Wouter sells trust that he can connect dots and people.
Jean sells belief that modern growth is technical and you can automate the messy parts.
None of them are pushing hype. They're pushing identity. That's the point.
Timing, consistency, and the "07:00-08:00" clue
We only have one explicit timing hint: best posting times 07:00-08:00. And while I wouldn't treat that like a law of physics, it does match a real behavior pattern: early posts catch the "commute scroll" and the first work block.
What's more important than the exact time is what Domitille's cadence signals: 1.9 posts per week is a sweet spot for senior operators. Enough repetition to compound. Not so much that you start posting filler.
If you're trying to copy something, copy that restraint.
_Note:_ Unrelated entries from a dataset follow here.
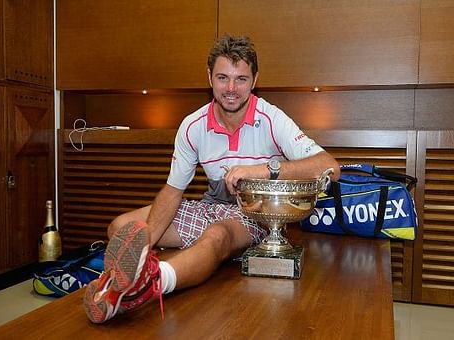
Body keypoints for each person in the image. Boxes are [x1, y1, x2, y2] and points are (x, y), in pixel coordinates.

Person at [83, 34, 340, 323]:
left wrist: (263, 170)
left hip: (253, 214)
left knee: (216, 236)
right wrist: (144, 246)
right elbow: (172, 191)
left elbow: (329, 166)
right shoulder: (192, 125)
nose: (231, 89)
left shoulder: (271, 118)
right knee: (120, 227)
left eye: (241, 79)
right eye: (222, 77)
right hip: (210, 206)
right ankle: (130, 280)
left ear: (255, 80)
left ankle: (152, 283)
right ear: (209, 77)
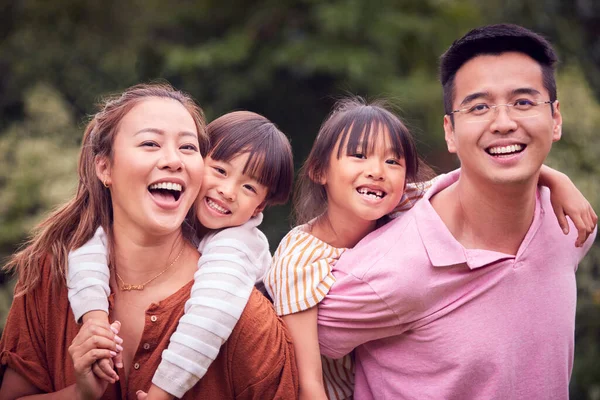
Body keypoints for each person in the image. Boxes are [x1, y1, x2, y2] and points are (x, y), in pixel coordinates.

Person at [266, 90, 597, 399]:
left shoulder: (403, 203)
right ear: (319, 170)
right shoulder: (300, 259)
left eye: (393, 161)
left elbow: (479, 176)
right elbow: (308, 380)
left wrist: (557, 180)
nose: (377, 171)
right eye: (359, 155)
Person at [0, 83, 298, 400]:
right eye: (150, 143)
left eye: (187, 147)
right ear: (104, 167)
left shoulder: (244, 316)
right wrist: (82, 394)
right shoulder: (52, 272)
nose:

3 Actionable Strategies You Can Use Today
-
Write one loop, not ten tips - Turn your topic into a simple chain (trust - reach - intent - pipeline) so every post reinforces the same model.
-
Pick creators by comment quality - Scan who comments and what they do for work; that's your ICP signal, not follower count.
-
End with a two-option question - "Are you stuck on messaging or distribution?" gets more replies than "Thoughts?" because it's easier to answer.
Key Takeaways
- Hero Score beats raw followers - Domitille's 183.00 with 6,820 followers is a reminder that alignment and clarity can outpace size.
- Systems win in B2B - Loops, steps, and measurable outcomes make people save posts and come back.
- Trust is the growth shortcut - Borrow credibility through co-creation before you spend money or ask for attention.
- Your CTA should start conversations, not close deals - Questions create signal and community at the same time.
If you try one thing this week, make it the loop. Write your idea as a chain, post it once, and see who shows up in the comments.
Meet the Creators
Domitille de Saint-Exupรฉry
CMO @lemlist | Follow for real B2B Marketing insights from the tech trenches
๐ France ยท ๐ข Industry not specified
Wouter Blok
Growth Consultant | fractional CMO | Advisory Board Member | Connector (10k+ network)
๐ Netherlands ยท ๐ข Industry not specified
Jean Bonnenfant
Head Of Growth at Lleverage | AI Automation | Growth Advisor
๐ Netherlands ยท ๐ข Industry not specified
This analysis was generated by ViralBrain's AI content intelligence platform.